In other news, as expected, Waymo and Uber have begun their autonomous delivery experiment in Phoenix. Many are concerned about Uber’s role in ride-sharing as the autonomous wave hits in the coming years. That’s not a near-term risk, but continuing to lead amid all of that change is a risk. The upside would be that it maintains dominance while utilizing fewer drivers and enjoying a more profitable book of business. The downside would be Google or Tesla trying to build an Uber on their own to replace it. To me, this is why it’s so important for Uber to continue growing its consumer market share lead. Autonomous Vehicle (AV) programs will need sky-high occupancy rates to be optimally profitable to fund hefty costs. How do these AV programs realize that needed objective? By partnering with companies like Uber to plug into massive customer demand. The Waymo relationship is promising, though I’d absolutely love to see a Tesla partnership too. And I do think that will come as Tesla sees the value in Uber’s global scale and guaranteed traffic.

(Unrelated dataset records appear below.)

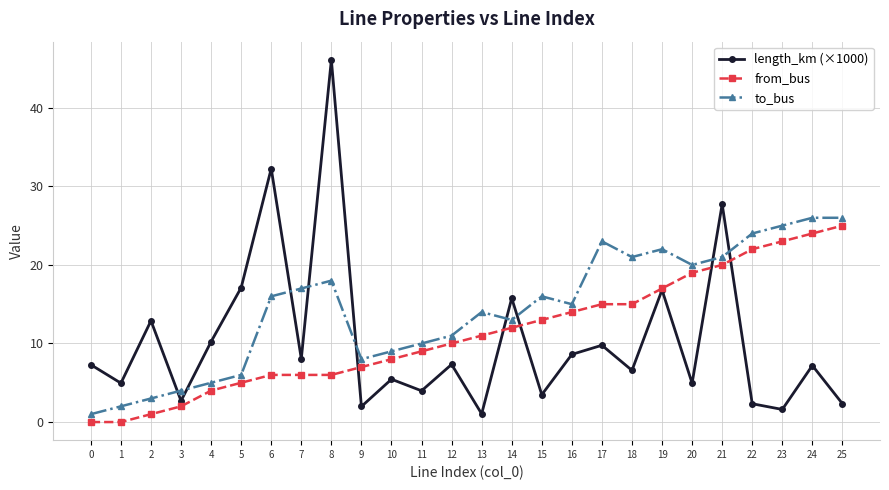

At which category is the sum across all series the highest?

8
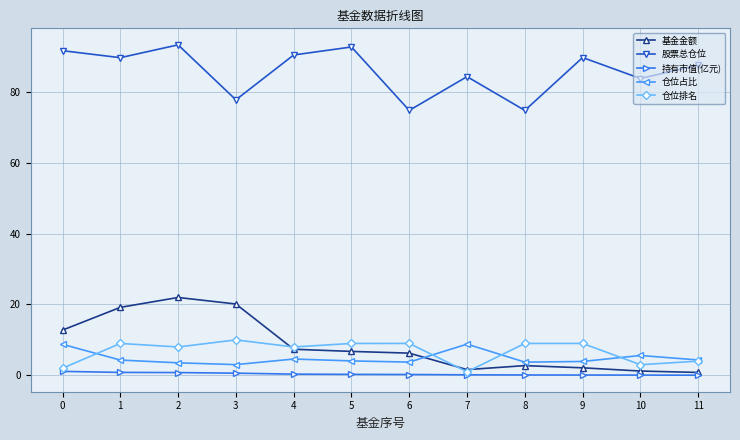

What is the value of the 基金金额 point at the 2nd from the left?

19.2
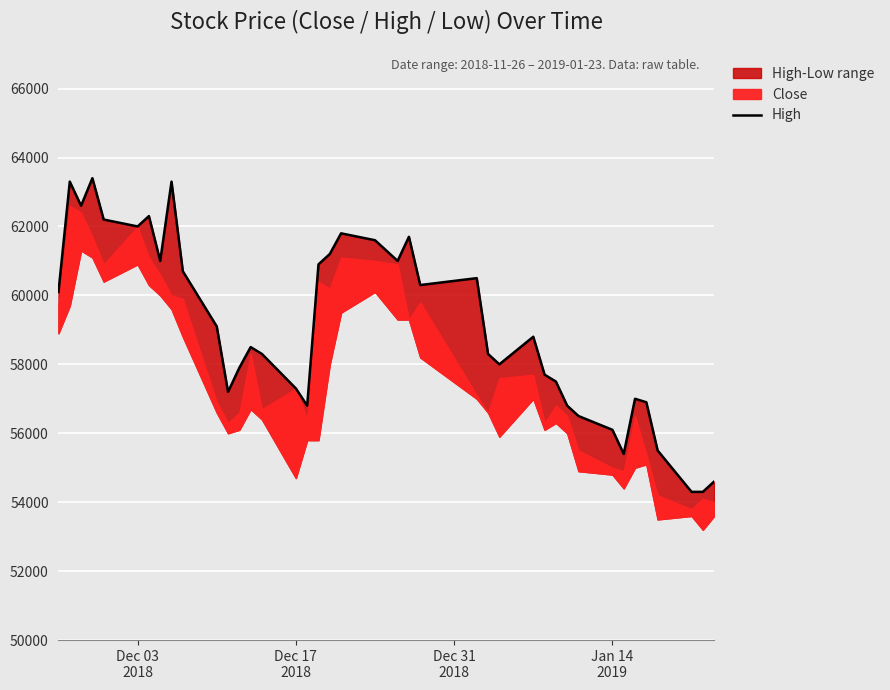

Reading right to left, transcribe all the data shown in this chart.

54600	54300	54300	55500	56900	57000	55400	56100	56500	56800	57500	57700	58800	58000	58300	60500	60300	61700	61000	61600	61800	61200	60900	56800	57300	58300	58500	57900	57200	59100	60700	63300	61000	62300	62000	62200	63400	62600	63300	60100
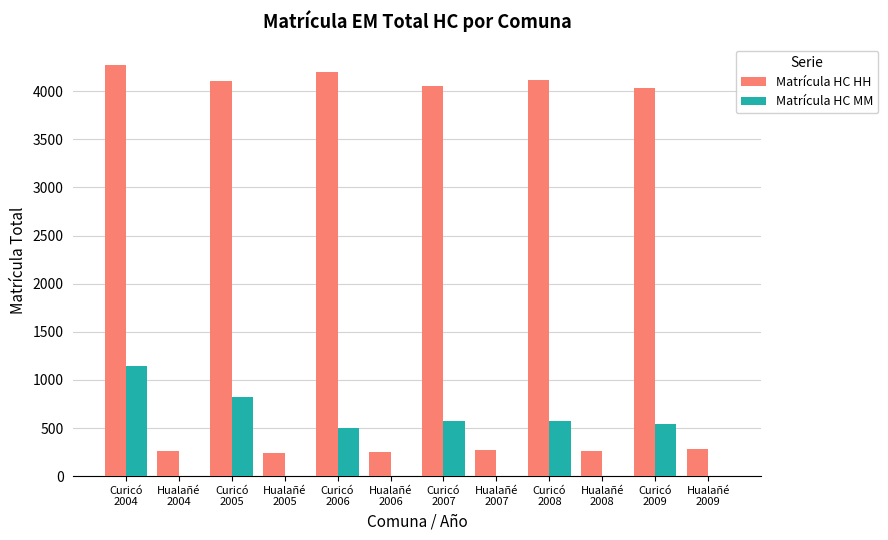

Which series has the largest total across all categories?

Matrícula HC HH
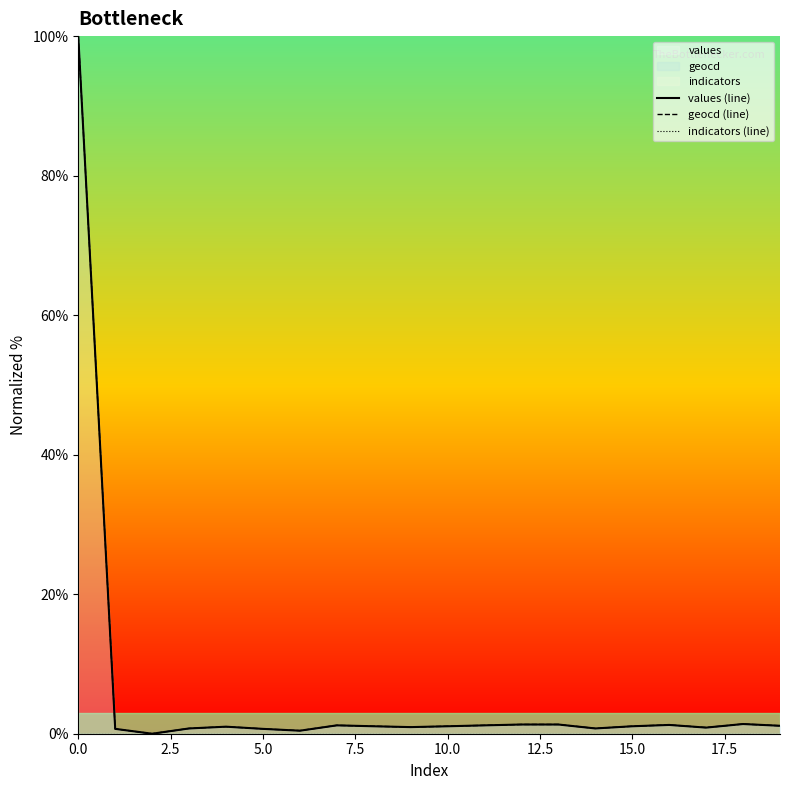

Rank the series by their maximum value, from lowest to highest.

indicators (line), values (line), geocd (line)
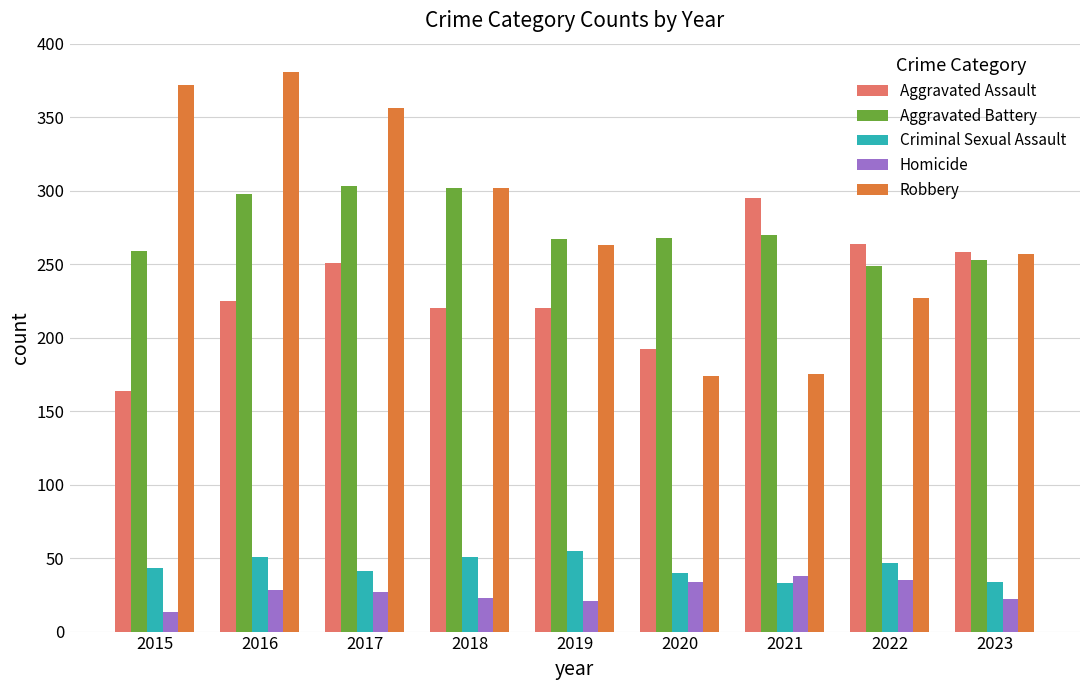

List the series in order of their peak value, highest first.

Robbery, Aggravated Battery, Aggravated Assault, Criminal Sexual Assault, Homicide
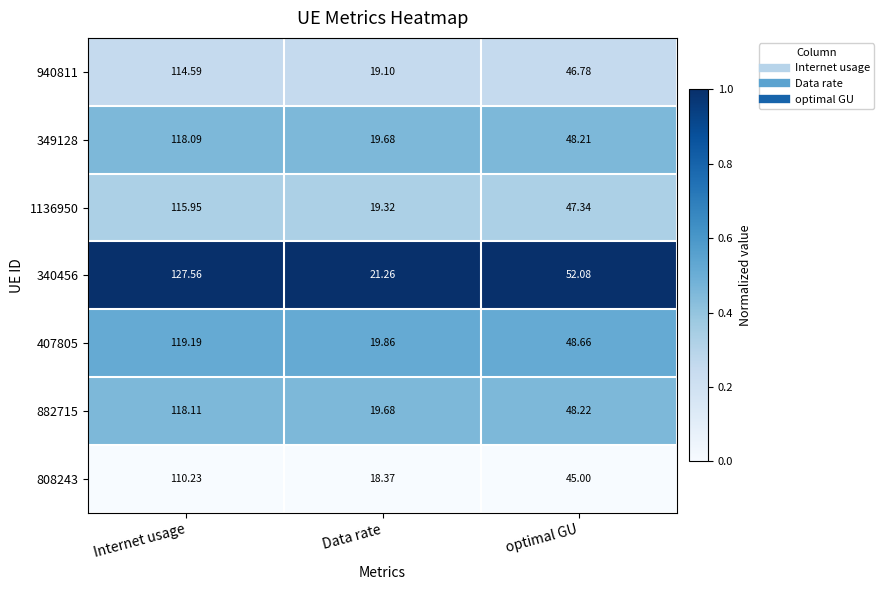

Rank the categories by 882715 value from highest to lowest.

Internet usage, optimal GU, Data rate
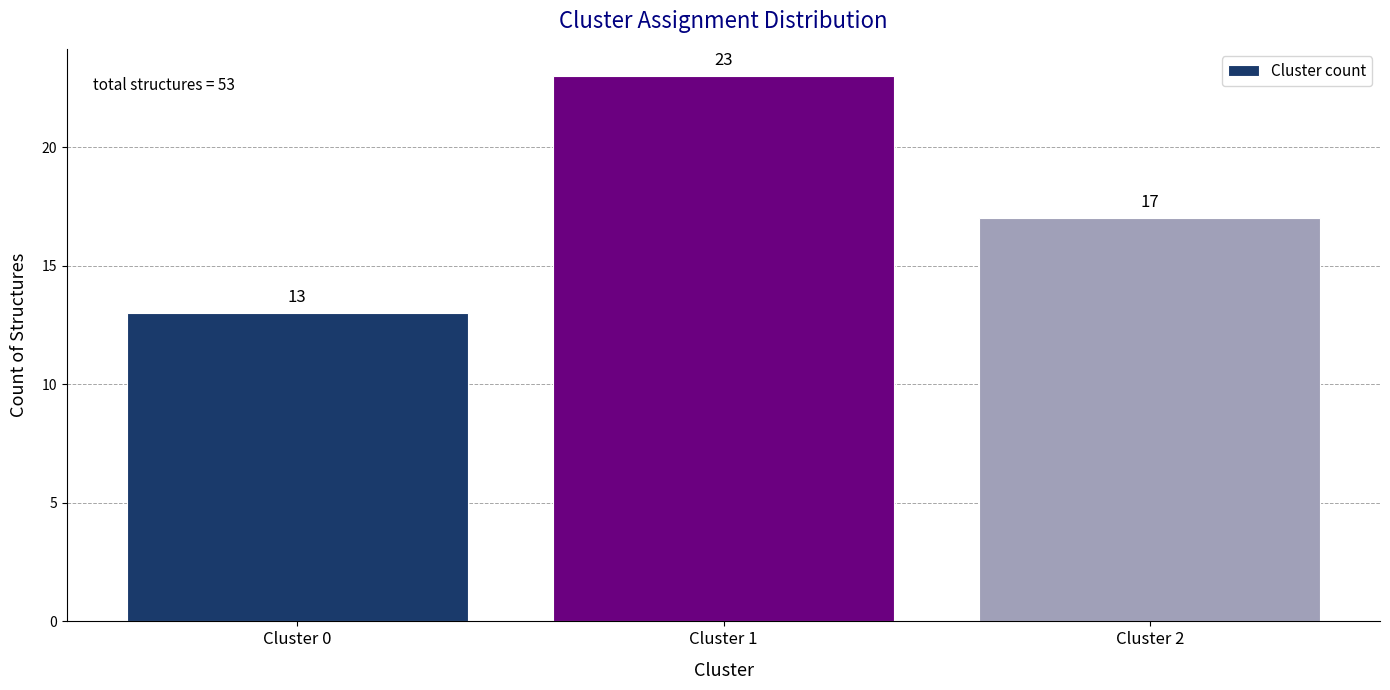

Reading left to right, what are all the values shown in this chart?

Cluster 0=13	Cluster 1=23	Cluster 2=17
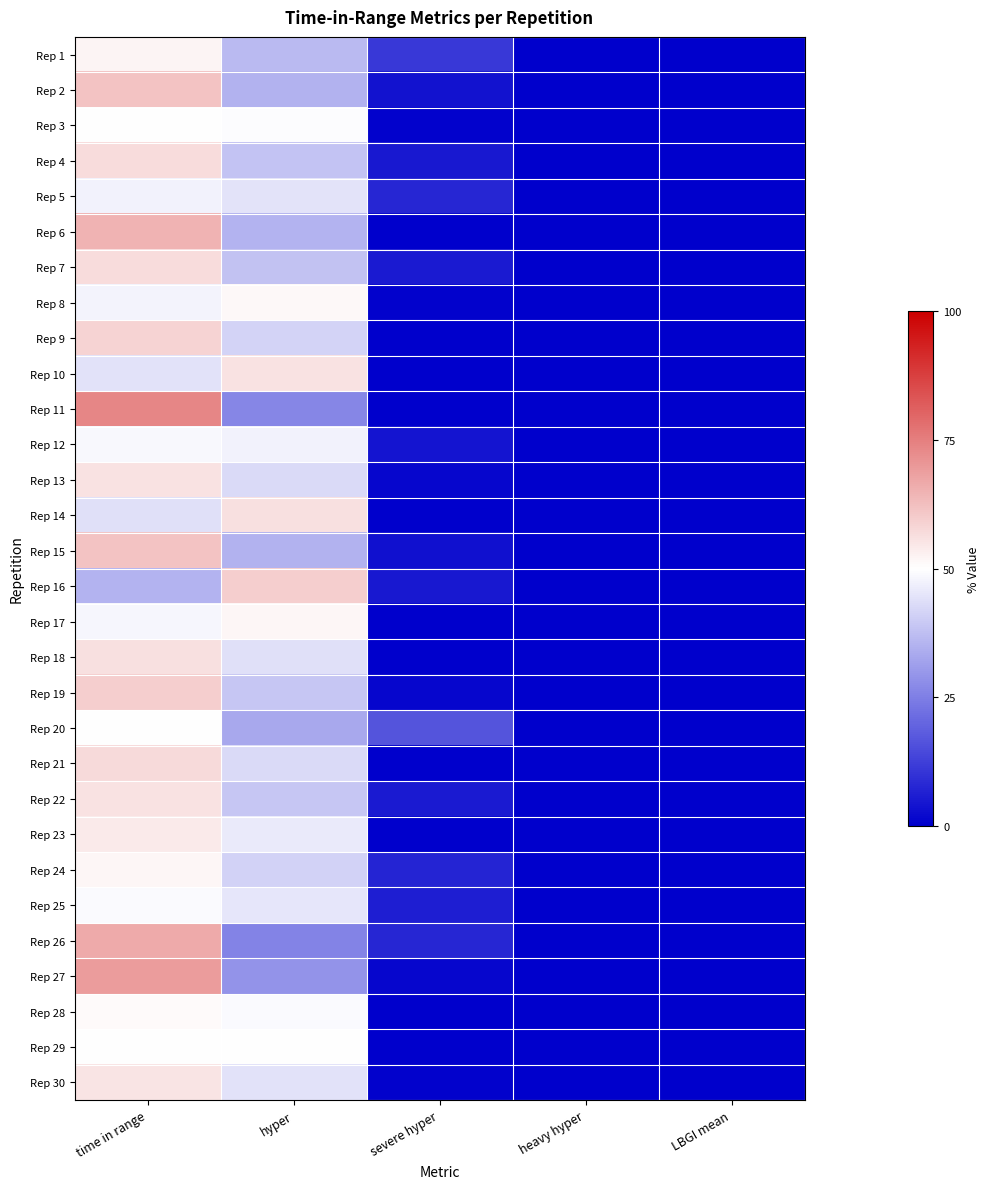

Reading left to right, extract all data points from this chart.

Rep 1: time in range=52.1	hyper=36.7	severe hyper=11.2	heavy hyper=0.0	LBGI mean=0.0
Rep 2: time in range=61.4	hyper=35.0	severe hyper=3.6	heavy hyper=0.0	LBGI mean=0.0
Rep 3: time in range=50.0	hyper=49.3	severe hyper=0.7	heavy hyper=0.0	LBGI mean=0.0
Rep 4: time in range=56.8	hyper=38.5	severe hyper=4.7	heavy hyper=0.0	LBGI mean=0.0
Rep 5: time in range=47.6	hyper=44.6	severe hyper=7.7	heavy hyper=0.0	LBGI mean=0.0
Rep 6: time in range=64.5	hyper=35.5	severe hyper=0.0	heavy hyper=0.0	LBGI mean=0.0
Rep 7: time in range=56.8	hyper=38.1	severe hyper=5.2	heavy hyper=0.0	LBGI mean=0.0
Rep 8: time in range=47.9	hyper=51.5	severe hyper=0.6	heavy hyper=0.0	LBGI mean=0.1
Rep 9: time in range=58.6	hyper=41.4	severe hyper=0.0	heavy hyper=0.0	LBGI mean=0.0
Rep 10: time in range=44.5	hyper=55.5	severe hyper=0.0	heavy hyper=0.0	LBGI mean=0.0
Rep 11: time in range=73.8	hyper=26.2	severe hyper=0.0	heavy hyper=0.0	LBGI mean=0.0
Rep 12: time in range=48.5	hyper=47.3	severe hyper=4.1	heavy hyper=0.0	LBGI mean=0.0
Rep 13: time in range=55.8	hyper=42.9	severe hyper=1.3	heavy hyper=0.0	LBGI mean=0.0
Rep 14: time in range=43.8	hyper=56.2	severe hyper=0.0	heavy hyper=0.0	LBGI mean=0.0
Rep 15: time in range=61.7	hyper=35.1	severe hyper=3.2	heavy hyper=0.0	LBGI mean=0.0
Rep 16: time in range=35.5	hyper=59.8	severe hyper=4.7	heavy hyper=0.0	LBGI mean=0.0
Rep 17: time in range=48.2	hyper=51.8	severe hyper=0.0	heavy hyper=0.0	LBGI mean=0.0
Rep 18: time in range=56.2	hyper=43.8	severe hyper=0.0	heavy hyper=0.0	LBGI mean=0.0
Rep 19: time in range=59.6	hyper=39.0	severe hyper=1.4	heavy hyper=0.0	LBGI mean=0.0
Rep 20: time in range=50.3	hyper=33.1	severe hyper=16.6	heavy hyper=0.0	LBGI mean=0.0
Rep 21: time in range=57.4	hyper=42.6	severe hyper=0.0	heavy hyper=0.0	LBGI mean=0.0
Rep 22: time in range=55.6	hyper=39.1	severe hyper=5.3	heavy hyper=0.0	LBGI mean=0.0
Rep 23: time in range=54.2	hyper=45.8	severe hyper=0.0	heavy hyper=0.0	LBGI mean=0.0
Rep 24: time in range=51.8	hyper=41.2	severe hyper=7.1	heavy hyper=0.0	LBGI mean=0.0
Rep 25: time in range=49.1	hyper=45.0	severe hyper=5.9	heavy hyper=0.0	LBGI mean=0.0
Rep 26: time in range=66.4	hyper=26.0	severe hyper=7.6	heavy hyper=0.0	LBGI mean=0.0
Rep 27: time in range=69.2	hyper=29.2	severe hyper=1.5	heavy hyper=0.0	LBGI mean=0.0
Rep 28: time in range=50.9	hyper=49.1	severe hyper=0.0	heavy hyper=0.0	LBGI mean=0.0
Rep 29: time in range=50.3	hyper=49.7	severe hyper=0.0	heavy hyper=0.0	LBGI mean=0.1
Rep 30: time in range=55.1	hyper=44.2	severe hyper=0.6	heavy hyper=0.0	LBGI mean=0.0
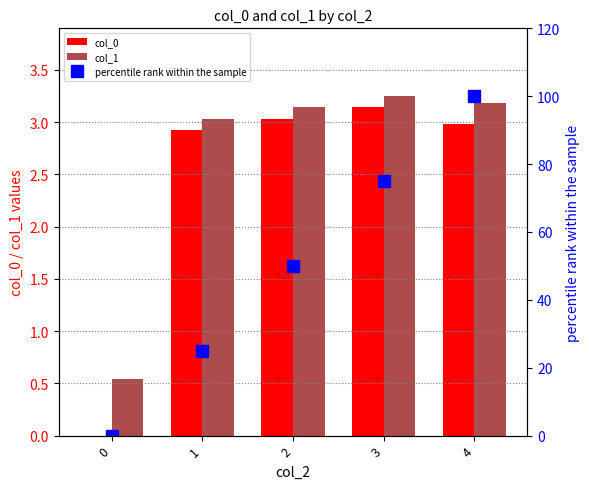

What is the total value across all series at 0?

0.5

This partner-first approach is one that I support vs. Uber’s old aim of building internally under its founder. Uber’s consumer differentiation (aside from lower surcharge rates and wait times due to having more drivers) lies in its network, brand awareness and product breadth. Not in its ability to beat Google and Tesla to autonomous cars. Merging these strengths is highly preferred by me personally. Doing this alone is too costly and too risky.
Finally, Jefferies modestly raised its Uber price target to a street-high $100 per share. That’s nice. What’s nicer? That the optimism is based on new product traction and anticipated profit beats.